DATASET:
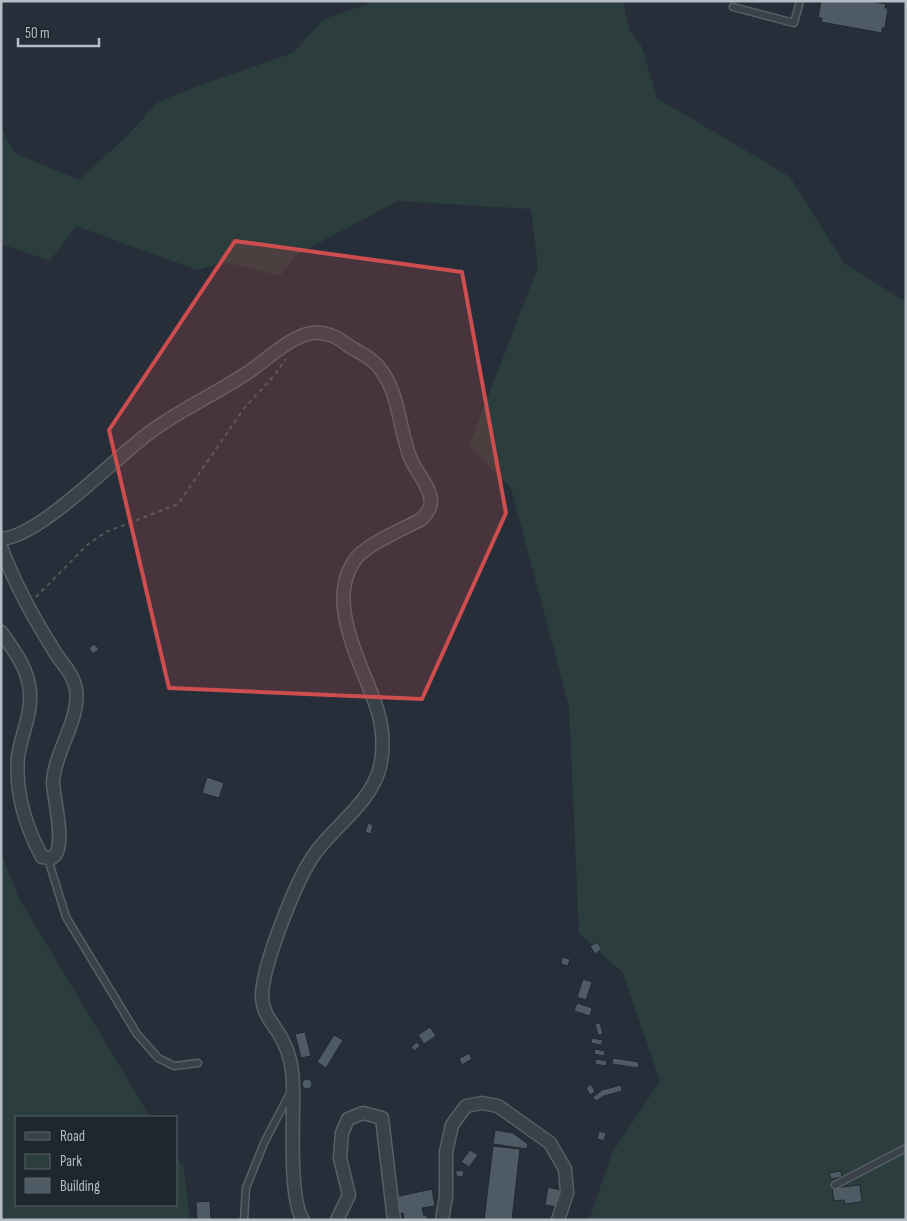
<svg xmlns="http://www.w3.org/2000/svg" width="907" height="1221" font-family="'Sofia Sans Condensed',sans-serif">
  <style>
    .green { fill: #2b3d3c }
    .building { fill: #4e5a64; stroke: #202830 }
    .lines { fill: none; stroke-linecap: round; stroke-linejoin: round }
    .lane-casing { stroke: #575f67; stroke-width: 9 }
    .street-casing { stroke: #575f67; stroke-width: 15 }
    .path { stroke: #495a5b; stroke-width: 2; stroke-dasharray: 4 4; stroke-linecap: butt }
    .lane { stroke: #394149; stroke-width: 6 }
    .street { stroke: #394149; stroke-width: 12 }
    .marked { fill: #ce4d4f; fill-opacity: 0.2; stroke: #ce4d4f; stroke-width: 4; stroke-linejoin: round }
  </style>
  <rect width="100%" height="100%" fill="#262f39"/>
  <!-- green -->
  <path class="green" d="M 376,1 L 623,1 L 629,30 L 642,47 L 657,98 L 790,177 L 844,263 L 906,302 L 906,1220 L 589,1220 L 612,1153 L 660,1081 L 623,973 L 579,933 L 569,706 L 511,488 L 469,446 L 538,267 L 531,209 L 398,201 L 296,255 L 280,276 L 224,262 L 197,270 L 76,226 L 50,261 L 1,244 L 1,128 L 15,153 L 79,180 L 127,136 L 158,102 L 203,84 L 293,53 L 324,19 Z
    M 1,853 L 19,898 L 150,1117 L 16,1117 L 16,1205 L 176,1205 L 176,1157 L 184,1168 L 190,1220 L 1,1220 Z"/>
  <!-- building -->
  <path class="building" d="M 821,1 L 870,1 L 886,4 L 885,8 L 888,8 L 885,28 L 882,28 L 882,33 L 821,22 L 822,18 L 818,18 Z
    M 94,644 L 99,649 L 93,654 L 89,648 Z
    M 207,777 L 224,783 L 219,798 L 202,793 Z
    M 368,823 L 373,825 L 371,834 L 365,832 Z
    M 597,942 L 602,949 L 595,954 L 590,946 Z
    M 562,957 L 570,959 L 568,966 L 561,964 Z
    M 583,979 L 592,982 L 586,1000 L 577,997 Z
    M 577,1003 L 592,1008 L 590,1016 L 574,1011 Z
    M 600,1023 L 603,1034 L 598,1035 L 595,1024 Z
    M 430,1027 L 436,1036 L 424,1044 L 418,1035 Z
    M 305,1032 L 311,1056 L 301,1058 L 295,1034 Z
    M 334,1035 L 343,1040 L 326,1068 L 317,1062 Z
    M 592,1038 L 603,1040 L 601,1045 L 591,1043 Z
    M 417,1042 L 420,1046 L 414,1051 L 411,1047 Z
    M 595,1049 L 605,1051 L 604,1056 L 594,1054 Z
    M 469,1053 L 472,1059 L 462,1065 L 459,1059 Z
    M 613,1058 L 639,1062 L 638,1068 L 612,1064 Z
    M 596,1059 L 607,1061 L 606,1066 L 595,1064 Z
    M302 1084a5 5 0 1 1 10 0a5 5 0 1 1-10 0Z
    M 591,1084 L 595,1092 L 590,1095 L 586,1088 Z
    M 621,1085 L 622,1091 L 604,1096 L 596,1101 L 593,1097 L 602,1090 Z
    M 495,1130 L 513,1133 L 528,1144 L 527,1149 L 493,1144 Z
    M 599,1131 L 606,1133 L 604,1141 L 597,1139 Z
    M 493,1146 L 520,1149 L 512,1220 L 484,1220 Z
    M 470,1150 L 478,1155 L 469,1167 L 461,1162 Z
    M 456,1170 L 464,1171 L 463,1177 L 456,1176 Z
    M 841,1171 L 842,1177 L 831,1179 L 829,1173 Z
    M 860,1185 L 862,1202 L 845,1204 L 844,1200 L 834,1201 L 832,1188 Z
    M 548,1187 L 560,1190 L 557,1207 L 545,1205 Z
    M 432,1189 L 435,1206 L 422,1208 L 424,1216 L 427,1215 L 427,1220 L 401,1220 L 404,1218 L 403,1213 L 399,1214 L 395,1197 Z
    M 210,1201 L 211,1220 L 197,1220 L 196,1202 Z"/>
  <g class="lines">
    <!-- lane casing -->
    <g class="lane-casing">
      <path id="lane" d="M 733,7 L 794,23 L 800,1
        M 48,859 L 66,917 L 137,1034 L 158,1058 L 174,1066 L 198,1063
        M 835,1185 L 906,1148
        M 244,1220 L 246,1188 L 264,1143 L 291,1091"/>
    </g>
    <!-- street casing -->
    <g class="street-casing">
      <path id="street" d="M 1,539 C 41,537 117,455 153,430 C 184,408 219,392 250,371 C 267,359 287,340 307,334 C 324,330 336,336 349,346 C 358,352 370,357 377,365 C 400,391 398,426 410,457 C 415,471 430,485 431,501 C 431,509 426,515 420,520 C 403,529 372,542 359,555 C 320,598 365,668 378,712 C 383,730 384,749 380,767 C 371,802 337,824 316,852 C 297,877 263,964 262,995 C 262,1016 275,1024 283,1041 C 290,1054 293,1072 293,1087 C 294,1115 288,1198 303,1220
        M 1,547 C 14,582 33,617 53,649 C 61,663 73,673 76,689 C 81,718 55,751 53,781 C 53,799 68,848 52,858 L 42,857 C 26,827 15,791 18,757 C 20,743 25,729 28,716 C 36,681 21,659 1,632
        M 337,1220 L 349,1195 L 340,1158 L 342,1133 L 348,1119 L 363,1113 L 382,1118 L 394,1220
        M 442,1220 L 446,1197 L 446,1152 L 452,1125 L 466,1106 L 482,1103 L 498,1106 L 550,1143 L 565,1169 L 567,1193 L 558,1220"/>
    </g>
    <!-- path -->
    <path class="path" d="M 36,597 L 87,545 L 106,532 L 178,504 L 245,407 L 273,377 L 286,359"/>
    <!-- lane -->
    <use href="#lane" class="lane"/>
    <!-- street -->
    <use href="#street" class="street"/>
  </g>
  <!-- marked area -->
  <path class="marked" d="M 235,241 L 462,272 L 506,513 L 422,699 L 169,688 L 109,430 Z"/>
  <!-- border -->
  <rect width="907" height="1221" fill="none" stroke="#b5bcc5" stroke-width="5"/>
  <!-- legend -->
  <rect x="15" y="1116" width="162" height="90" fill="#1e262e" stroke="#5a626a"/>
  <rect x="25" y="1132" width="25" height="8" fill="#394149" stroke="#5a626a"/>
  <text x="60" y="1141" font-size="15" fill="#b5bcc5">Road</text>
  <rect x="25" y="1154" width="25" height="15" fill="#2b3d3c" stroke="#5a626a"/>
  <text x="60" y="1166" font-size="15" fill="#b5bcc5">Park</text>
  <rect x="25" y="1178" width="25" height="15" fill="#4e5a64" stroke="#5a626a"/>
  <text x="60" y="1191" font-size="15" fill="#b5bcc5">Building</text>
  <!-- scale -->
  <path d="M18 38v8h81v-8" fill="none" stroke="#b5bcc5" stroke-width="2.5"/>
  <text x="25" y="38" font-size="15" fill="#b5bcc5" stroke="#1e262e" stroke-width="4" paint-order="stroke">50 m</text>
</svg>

...

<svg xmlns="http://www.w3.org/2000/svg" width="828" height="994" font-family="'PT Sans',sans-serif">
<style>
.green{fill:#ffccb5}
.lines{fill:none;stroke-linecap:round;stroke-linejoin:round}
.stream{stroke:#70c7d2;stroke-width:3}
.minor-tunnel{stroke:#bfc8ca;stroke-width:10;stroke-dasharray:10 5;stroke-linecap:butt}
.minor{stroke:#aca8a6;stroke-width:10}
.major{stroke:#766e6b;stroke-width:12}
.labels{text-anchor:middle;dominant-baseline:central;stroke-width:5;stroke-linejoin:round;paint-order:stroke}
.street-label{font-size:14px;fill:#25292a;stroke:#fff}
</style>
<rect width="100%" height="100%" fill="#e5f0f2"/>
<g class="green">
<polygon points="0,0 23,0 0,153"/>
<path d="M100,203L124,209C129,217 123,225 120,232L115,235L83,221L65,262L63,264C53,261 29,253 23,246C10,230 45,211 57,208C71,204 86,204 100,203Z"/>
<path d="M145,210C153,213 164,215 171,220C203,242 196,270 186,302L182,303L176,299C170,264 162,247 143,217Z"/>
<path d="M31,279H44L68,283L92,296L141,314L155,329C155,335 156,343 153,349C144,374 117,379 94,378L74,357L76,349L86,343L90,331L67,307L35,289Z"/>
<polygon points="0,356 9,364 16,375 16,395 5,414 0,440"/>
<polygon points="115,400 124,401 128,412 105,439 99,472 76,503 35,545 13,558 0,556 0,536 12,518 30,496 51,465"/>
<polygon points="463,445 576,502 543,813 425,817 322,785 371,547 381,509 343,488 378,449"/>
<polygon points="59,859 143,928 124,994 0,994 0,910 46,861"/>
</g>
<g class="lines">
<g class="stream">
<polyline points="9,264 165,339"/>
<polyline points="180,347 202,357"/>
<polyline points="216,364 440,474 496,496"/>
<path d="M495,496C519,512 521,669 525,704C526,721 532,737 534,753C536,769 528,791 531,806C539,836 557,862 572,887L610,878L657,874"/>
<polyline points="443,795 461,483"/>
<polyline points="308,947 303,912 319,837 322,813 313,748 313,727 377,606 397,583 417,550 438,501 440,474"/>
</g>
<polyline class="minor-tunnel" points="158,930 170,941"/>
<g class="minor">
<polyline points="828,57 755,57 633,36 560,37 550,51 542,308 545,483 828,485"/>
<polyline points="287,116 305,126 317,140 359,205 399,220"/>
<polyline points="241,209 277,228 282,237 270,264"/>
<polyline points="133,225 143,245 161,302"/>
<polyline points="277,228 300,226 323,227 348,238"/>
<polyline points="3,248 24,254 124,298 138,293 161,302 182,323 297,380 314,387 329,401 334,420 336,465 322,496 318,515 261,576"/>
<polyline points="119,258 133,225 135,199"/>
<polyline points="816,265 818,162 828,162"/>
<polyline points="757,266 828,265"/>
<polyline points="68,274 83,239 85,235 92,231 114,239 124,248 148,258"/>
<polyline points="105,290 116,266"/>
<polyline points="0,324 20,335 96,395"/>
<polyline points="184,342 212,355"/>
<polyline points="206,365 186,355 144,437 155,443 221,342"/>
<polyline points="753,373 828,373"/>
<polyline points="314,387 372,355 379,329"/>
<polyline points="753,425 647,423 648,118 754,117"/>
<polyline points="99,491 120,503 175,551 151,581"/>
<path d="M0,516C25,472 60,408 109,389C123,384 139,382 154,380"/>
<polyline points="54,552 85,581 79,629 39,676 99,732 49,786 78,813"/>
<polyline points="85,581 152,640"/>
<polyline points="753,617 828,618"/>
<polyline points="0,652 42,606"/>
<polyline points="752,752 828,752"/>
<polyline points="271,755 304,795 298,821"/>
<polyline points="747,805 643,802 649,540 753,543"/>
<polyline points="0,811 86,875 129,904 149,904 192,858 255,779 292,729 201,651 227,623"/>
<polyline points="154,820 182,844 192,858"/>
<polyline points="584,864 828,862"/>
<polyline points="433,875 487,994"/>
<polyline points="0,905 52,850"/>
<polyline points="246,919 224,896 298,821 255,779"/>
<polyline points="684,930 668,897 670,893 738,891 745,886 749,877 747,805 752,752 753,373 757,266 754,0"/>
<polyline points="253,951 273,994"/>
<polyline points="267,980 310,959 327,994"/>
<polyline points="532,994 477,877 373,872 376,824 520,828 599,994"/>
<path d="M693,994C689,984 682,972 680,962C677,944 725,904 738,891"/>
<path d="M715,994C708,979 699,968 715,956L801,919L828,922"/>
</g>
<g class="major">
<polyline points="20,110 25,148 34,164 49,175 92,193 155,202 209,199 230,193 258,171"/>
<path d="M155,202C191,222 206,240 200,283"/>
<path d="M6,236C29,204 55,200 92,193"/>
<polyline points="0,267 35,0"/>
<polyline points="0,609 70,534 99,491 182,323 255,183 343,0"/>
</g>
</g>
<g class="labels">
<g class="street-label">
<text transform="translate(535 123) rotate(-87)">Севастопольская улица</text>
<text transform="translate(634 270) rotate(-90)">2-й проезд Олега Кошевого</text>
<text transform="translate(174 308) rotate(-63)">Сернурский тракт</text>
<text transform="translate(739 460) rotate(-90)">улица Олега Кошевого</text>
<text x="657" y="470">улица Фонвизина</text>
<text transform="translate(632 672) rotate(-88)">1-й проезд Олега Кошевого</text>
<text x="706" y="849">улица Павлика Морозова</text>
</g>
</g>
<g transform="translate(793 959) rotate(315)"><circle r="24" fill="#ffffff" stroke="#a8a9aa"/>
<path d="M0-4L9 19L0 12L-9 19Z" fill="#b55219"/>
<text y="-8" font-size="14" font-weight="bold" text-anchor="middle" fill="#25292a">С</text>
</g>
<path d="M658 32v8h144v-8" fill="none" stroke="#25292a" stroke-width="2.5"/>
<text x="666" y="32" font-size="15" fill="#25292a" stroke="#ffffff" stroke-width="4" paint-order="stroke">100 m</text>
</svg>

DIRECTIONS FOR THIS TASK:
Go through the entries above and report every line in which the word "dasharray" appears.

OUTPUT BELOW:
    .path { stroke: #495a5b; stroke-width: 2; stroke-dasharray: 4 4; stroke-linecap: butt }
.minor-tunnel{stroke:#bfc8ca;stroke-width:10;stroke-dasharray:10 5;stroke-linecap:butt}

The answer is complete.